Performance and reliability
Since there is no additional runtime computation, this option does not degrade performance. If a transaction ID is not received for any journey, we know that the issue is only in the place where it is assigned. This makes troubleshooting very easy.
Scalability for new features
As the number of journeys increases, the time to incorporate the transaction ID increases proportionately. Since it depends on development, it also demands clarity on many aspects, like Transaction ID, before the development starts. When the number of stakeholders is high in decision-making (which is true in our case as the operation team needs to decide on Transaction ID based on journey design in both web and mobile channels and finalize the value), this delays the development process. If there is a need to change the transaction ID, the code needs to be changed. However, this approach allows the backend to scale to new channels quickly. Since the transaction ID is left to the channels in a headless manner or when multiple applications or channels leverage services, the complexity of backend services does not increase.
Ease of Maintenance and Change
If the transaction ID needs to be changed, the front-end code needs to be changed and re-deployed. This makes this option maintenance-unfriendly.

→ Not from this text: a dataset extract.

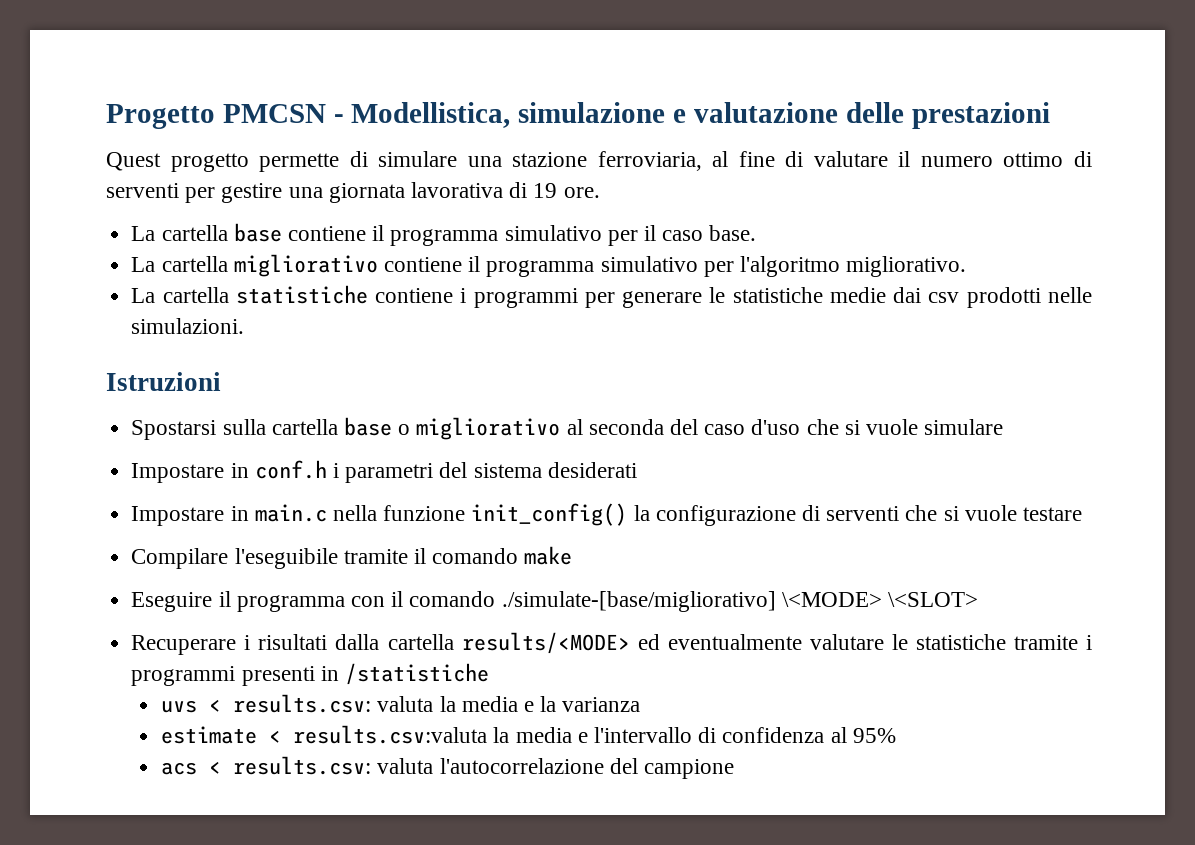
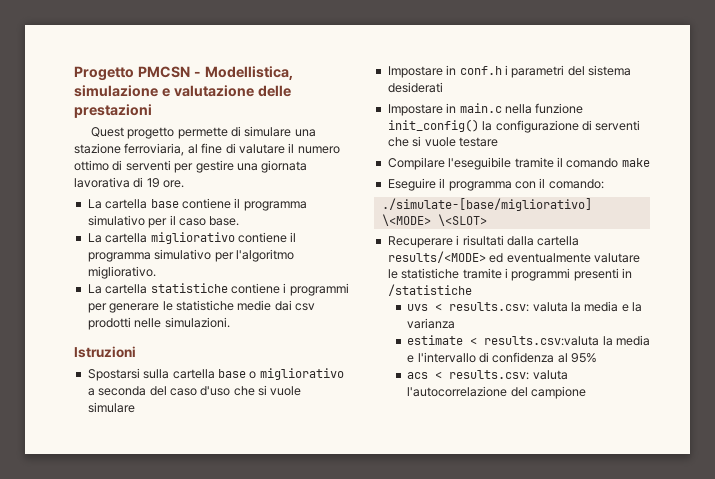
[566,419,583,435] al -> [87,388,95,396] a
[409,591,496,607] comando -> [548,179,604,189] comando: //

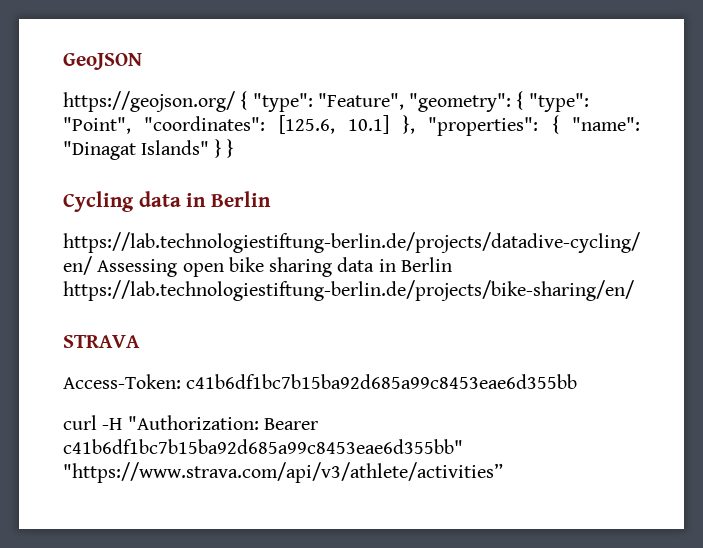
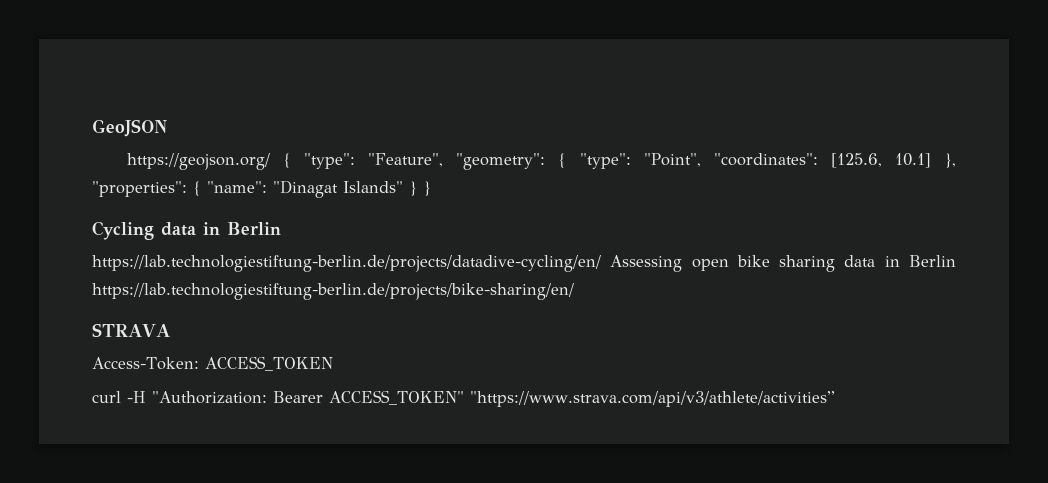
[186,374,578,389] c41b6df1bc7b15ba92d685a99c8453eae6d355bb -> [204,356,333,371] ACCESS_TOKEN
[63,439,463,454] c41b6df1bc7b15ba92d685a99c8453eae6d355bb" -> [329,390,464,405] ACCESS_TOKEN"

BackEnd Determining the transaction Id
In this option, a request filter matches the incoming service path against the map (which is cached) of the API path and transaction IDs. Transaction ID for the given API path is retrieved and set in the MDC context.
Architecture and Design Fitment
At the outset, it looks like a natural fit. But below are the challenges
- If the same API is invoked from different journeys and the transaction ID needs to be different, the backend service requires an extra attribute, either as a header or a query parameter. This means that the front-end code still needs to be changed. The key for the Transaction ID will now become API path+ extra attribute (journey name for e,g). That said, the number of front-end code that meets this criterion is around 30% for our application.
- Many APIs have dynamic values in path parameters. How do we get a pattern from an incoming API path? This is challenging, and we were not able to find a foolproof solution.
- Per microservice standards, the same API can have different implementations for GET, PUT, POST, and DELETE. However, transaction IDs need to be different. This means that in addition to the API Path and journey name, the HTTP Method will also be part of the key.
As you observe, key generation and determination become very complex as the application and journey become complex.
Performance and reliability
Whenever a request is received, a small computation is done to determine the transaction ID. This adds to the latency (even if it is less than ten milliseconds) and is also a point of failure. When the transaction ID is not set, troubleshooting becomes complex.
Scalability to new features
Whenever new features or journeys are added, the only change is to update the configurations, which maintain the mapping between API path, method, journey name, and transaction ID. This makes it very easy and scalable for new features.
Ease of Maintenance and Change
If any change is required for the transaction IDs, no code change is involved. Only configuration changes are required.
Final Decision
As you might see, each option is drastically different, with its strengths and weaknesses. The impact of each strength and weakness is very high, making decision-making very difficult. We also need to take into account the stage of the project and the changes that are required for the developed epics.
We assumed that transaction IDs would be mostly the same, approved it with the operations and business teams, and decided to use the front-end option. Changing the functionalities already delivered had a short-term impact, and every journey developed after that undergoes a painful and time-sensitive discussion on transaction IDs. However, the simplicity of architecture and implementation outweighed the ease of maintenance and flexibility.